CELEBRITY Erra Fazira has rubbished rumours that she asked producer and actress Datuk Ziela Jalil for tips on how to be a second wife, BH Ahad reported.
“I have already guessed that many people would be thinking I was the celebrity that she was referring to.
“I read the news report, and I cannot deny many people asked me that question.
“However, I am not the artiste who asked Ziela that question.
“I have not seen Ziela for a very long time,” said Erra.
In an Instagram post, Ziela admitted that she was approached by a celebrity via a direct message, asking her for some tips on how to become a second wife.
In January last year, Ziela remarried and became the second wife of Ibnu Mas’ud mosque chairman Datuk Syed Osman Al-Habshee.
She was married to the late Tan Sri Megat Junid Megat Ayob between 1991 and 2008 before the late politician and Cabinet minister died of prostate cancer.
Erra clarified that she was still a single mother and wanted to focus on her daughter, Engku Aleesya Engku Emran.
“As of now, I am still a single mum,” she said.
Erra, who won Best Actress at the Malaysian Film Festival in 2000 for Soal Hati and in 2005 for Hingga Hujung Nyawa, has been married twice.
Her first marriage from 2003 to 2006 was to singer, songwriter, producer and director Datuk Yusry Abdul Halim of KRU while her second marriage from 2007 to 2014 was to businessman Engku Emran Engku Zainal Abidin. They have a daughter, Engku Aleesya.
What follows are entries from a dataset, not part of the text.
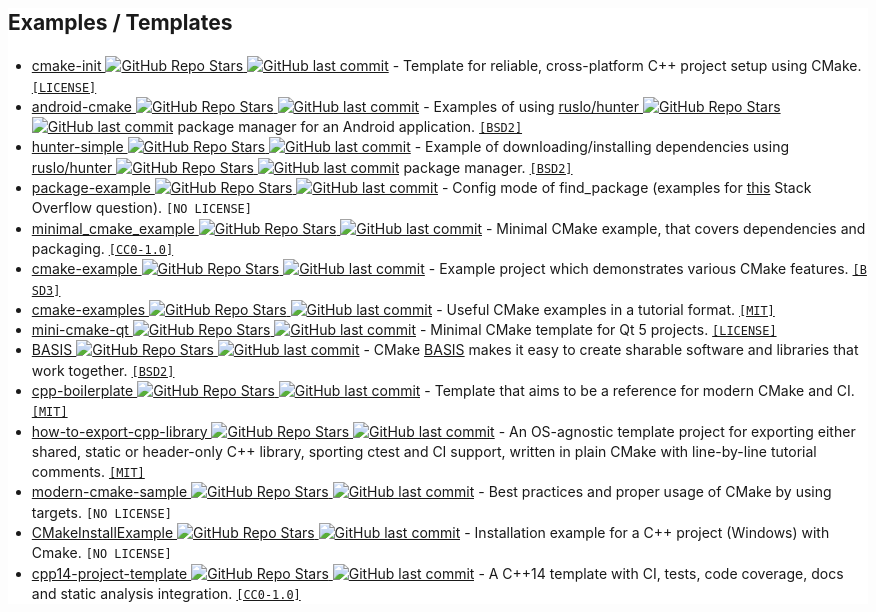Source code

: ## Examples / Templates

* [cmake-init ![GitHub Repo Stars](https://img.shields.io/github/stars/cginternals/cmake-init) ![GitHub last commit](https://img.shields.io/github/last-commit/cginternals/cmake-init)](https://github.com/cginternals/cmake-init) - Template for reliable, cross-platform C++ project setup using CMake. [```[LICENSE]```](https://github.com/cginternals/cmake-init/blob/master/LICENSE)
* [android-cmake ![GitHub Repo Stars](https://img.shields.io/github/stars/forexample/android-cmake) ![GitHub last commit](https://img.shields.io/github/last-commit/forexample/android-cmake)](https://github.com/forexample/android-cmake) - Examples of using [ruslo/hunter ![GitHub Repo Stars](https://img.shields.io/github/stars/ruslo/hunter) ![GitHub last commit](https://img.shields.io/github/last-commit/ruslo/hunter)](https://github.com/ruslo/hunter) package manager for an Android application. [```[BSD2]```][BSD-2-Clause]
* [hunter-simple ![GitHub Repo Stars](https://img.shields.io/github/stars/forexample/hunter-simple) ![GitHub last commit](https://img.shields.io/github/last-commit/forexample/hunter-simple)](https://github.com/forexample/hunter-simple) - Example of downloading/installing dependencies using [ruslo/hunter ![GitHub Repo Stars](https://img.shields.io/github/stars/ruslo/hunter) ![GitHub last commit](https://img.shields.io/github/last-commit/ruslo/hunter)](https://github.com/ruslo/hunter) package manager. [```[BSD2]```][BSD-2-Clause]
* [package-example ![GitHub Repo Stars](https://img.shields.io/github/stars/forexample/package-example) ![GitHub last commit](https://img.shields.io/github/last-commit/forexample/package-example)](https://github.com/forexample/package-example) - Config mode of find_package (examples for [this](http://stackoverflow.com/questions/20746936/cmake-of-what-use-is-find-package-if-you-need-to-specify-cmake-module-path-an) Stack Overflow question). ```[NO LICENSE]```
* [minimal_cmake_example ![GitHub Repo Stars](https://img.shields.io/github/stars/krux02/minimal_cmake_example) ![GitHub last commit](https://img.shields.io/github/last-commit/krux02/minimal_cmake_example)](https://github.com/krux02/minimal_cmake_example) - Minimal CMake example, that covers dependencies and packaging. [```[CC0-1.0]```][CC0-1.0]
* [cmake-example ![GitHub Repo Stars](https://img.shields.io/github/stars/bast/cmake-example) ![GitHub last commit](https://img.shields.io/github/last-commit/bast/cmake-example)](https://github.com/bast/cmake-example) - Example project which demonstrates various CMake features. [```[BSD3]```][BSD-3-Clause]
* [cmake-examples ![GitHub Repo Stars](https://img.shields.io/github/stars/ttroy50/cmake-examples) ![GitHub last commit](https://img.shields.io/github/last-commit/ttroy50/cmake-examples)](https://github.com/ttroy50/cmake-examples) - Useful CMake examples in a tutorial format. [```[MIT]```][MIT]
* [mini-cmake-qt ![GitHub Repo Stars](https://img.shields.io/github/stars/euler0/mini-cmake-qt) ![GitHub last commit](https://img.shields.io/github/last-commit/euler0/mini-cmake-qt)](https://github.com/euler0/mini-cmake-qt) - Minimal CMake template for Qt 5 projects. [```[LICENSE]```](https://github.com/euler0/mini-cmake-qt/blob/master/LICENSE)
* [BASIS ![GitHub Repo Stars](https://img.shields.io/github/stars/cmake-basis/BASIS) ![GitHub last commit](https://img.shields.io/github/last-commit/cmake-basis/BASIS)](https://github.com/cmake-basis/BASIS) - CMake [BASIS](https://cmake-basis.github.io) makes it easy to create sharable software and libraries that work together. [```[BSD2]```][BSD-2-Clause]
* [cpp-boilerplate ![GitHub Repo Stars](https://img.shields.io/github/stars/Lectem/cpp-boilerplate) ![GitHub last commit](https://img.shields.io/github/last-commit/Lectem/cpp-boilerplate)](https://github.com/Lectem/cpp-boilerplate) - Template that aims to be a reference for modern CMake and CI. [```[MIT]```][MIT]
* [how-to-export-cpp-library ![GitHub Repo Stars](https://img.shields.io/github/stars/robotology/how-to-export-cpp-library) ![GitHub last commit](https://img.shields.io/github/last-commit/robotology/how-to-export-cpp-library)](https://github.com/robotology/how-to-export-cpp-library) - An OS-agnostic template project for exporting either shared, static or header-only C++ library, sporting ctest and CI support, written in plain CMake with line-by-line tutorial comments. [```[MIT]```][MIT]
* [modern-cmake-sample ![GitHub Repo Stars](https://img.shields.io/github/stars/pabloariasal/modern-cmake-sample) ![GitHub last commit](https://img.shields.io/github/last-commit/pabloariasal/modern-cmake-sample)](https://github.com/pabloariasal/modern-cmake-sample) - Best practices and proper usage of CMake by using targets. ```[NO LICENSE]```
* [CMakeInstallExample ![GitHub Repo Stars](https://img.shields.io/github/stars/DeveloperPaul123/CMakeInstallExample) ![GitHub last commit](https://img.shields.io/github/last-commit/DeveloperPaul123/CMakeInstallExample)](https://github.com/DeveloperPaul123/CMakeInstallExample) - Installation example for a C++ project (Windows) with Cmake. ```[NO LICENSE]```
* [cpp14-project-template ![GitHub Repo Stars](https://img.shields.io/github/stars/arnavb/cpp14-project-template) ![GitHub last commit](https://img.shields.io/github/last-commit/arnavb/cpp14-project-template)](https://github.com/arnavb/cpp14-project-template) - A C++14 template with CI, tests, code coverage, docs and static analysis integration. [```[CC0-1.0]```][CC0-1.0]

[ISC]: https://opensource.org/licenses/ISC
[GPL]: https://www.gnu.org/licenses/gpl-3.0.html
[GPL2]: https://www.gnu.org/licenses/old-licenses/gpl-2.0.html
[LGPL]: https://www.gnu.org/licenses/lgpl-3.0.en.html
[MIT]: https://opensource.org/licenses/MIT
[BOOST]: http://www.boost.org/LICENSE_1_0.txt
[BSD-2-Clause]: https://opensource.org/licenses/BSD-2-Clause
[BSD-3-Clause]: https://opensource.org/licenses/BSD-3-Clause
[APACHE2]: http://www.apache.org/licenses/LICENSE-2.0
[CC0-1.0]: https://creativecommons.org/publicdomain/zero/1.0/
[MPL]: https://www.mozilla.org/en-US/MPL/2.0/
[UNLICENSE]: https://unlicense.org/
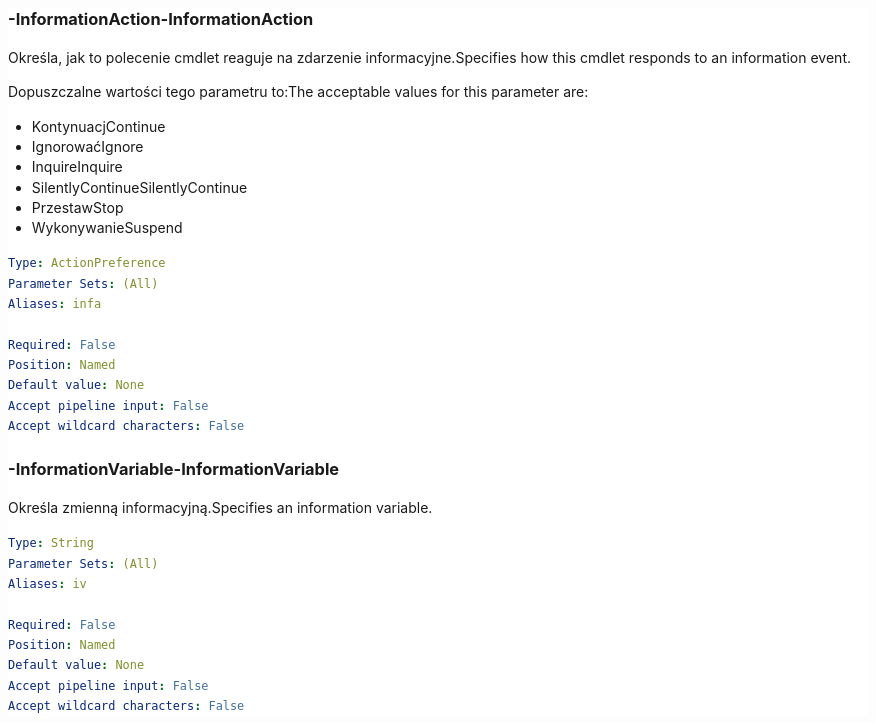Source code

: ### <span data-ttu-id="aa528-154">-InformationAction</span><span class="sxs-lookup"><span data-stu-id="aa528-154">-InformationAction</span></span>
<span data-ttu-id="aa528-155">Określa, jak to polecenie cmdlet reaguje na zdarzenie informacyjne.</span><span class="sxs-lookup"><span data-stu-id="aa528-155">Specifies how this cmdlet responds to an information event.</span></span>

<span data-ttu-id="aa528-156">Dopuszczalne wartości tego parametru to:</span><span class="sxs-lookup"><span data-stu-id="aa528-156">The acceptable values for this parameter are:</span></span>

- <span data-ttu-id="aa528-157">Kontynuacj</span><span class="sxs-lookup"><span data-stu-id="aa528-157">Continue</span></span>
- <span data-ttu-id="aa528-158">Ignorować</span><span class="sxs-lookup"><span data-stu-id="aa528-158">Ignore</span></span>
- <span data-ttu-id="aa528-159">Inquire</span><span class="sxs-lookup"><span data-stu-id="aa528-159">Inquire</span></span>
- <span data-ttu-id="aa528-160">SilentlyContinue</span><span class="sxs-lookup"><span data-stu-id="aa528-160">SilentlyContinue</span></span>
- <span data-ttu-id="aa528-161">Przestaw</span><span class="sxs-lookup"><span data-stu-id="aa528-161">Stop</span></span>
- <span data-ttu-id="aa528-162">Wykonywanie</span><span class="sxs-lookup"><span data-stu-id="aa528-162">Suspend</span></span>

```yaml
Type: ActionPreference
Parameter Sets: (All)
Aliases: infa

Required: False
Position: Named
Default value: None
Accept pipeline input: False
Accept wildcard characters: False
```

### <span data-ttu-id="aa528-163">-InformationVariable</span><span class="sxs-lookup"><span data-stu-id="aa528-163">-InformationVariable</span></span>
<span data-ttu-id="aa528-164">Określa zmienną informacyjną.</span><span class="sxs-lookup"><span data-stu-id="aa528-164">Specifies an information variable.</span></span>

```yaml
Type: String
Parameter Sets: (All)
Aliases: iv

Required: False
Position: Named
Default value: None
Accept pipeline input: False
Accept wildcard characters: False
```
> A senior citizen from Hulu Terengganu has been making good money selling his commercially farmed porcupines in a bid to survive the Covid-19 pandemic, Metro Ahad reported.
The 70-year-old from Kampung Baru Sungai Binjai said that he had been farming porcupines over the last five years.
Using his own saving of RM10,000 to buy 12 porcupines, Ismail Mohamad then began to grow his business.
“I started with 12 porcupines in 2018, but now I have a total of 109 excluding those that I have already sold,” he said.
“It is very profitable as there are high demands especially for the meat.”
Previously, he said that porcupine meat was sold between RM130 and RM150 per kg, “but now I sell only the animal”.
He said a pair of porcupine could be sold for RM4,500.
● The above article is compiled from the vernacular newspapers (Bahasa Malaysia, Chinese and Tamil dailies). As such, stories are grouped according to the respective language/medium. Where a paragraph begins with this ‘ >’sign, it denotes a separate news item.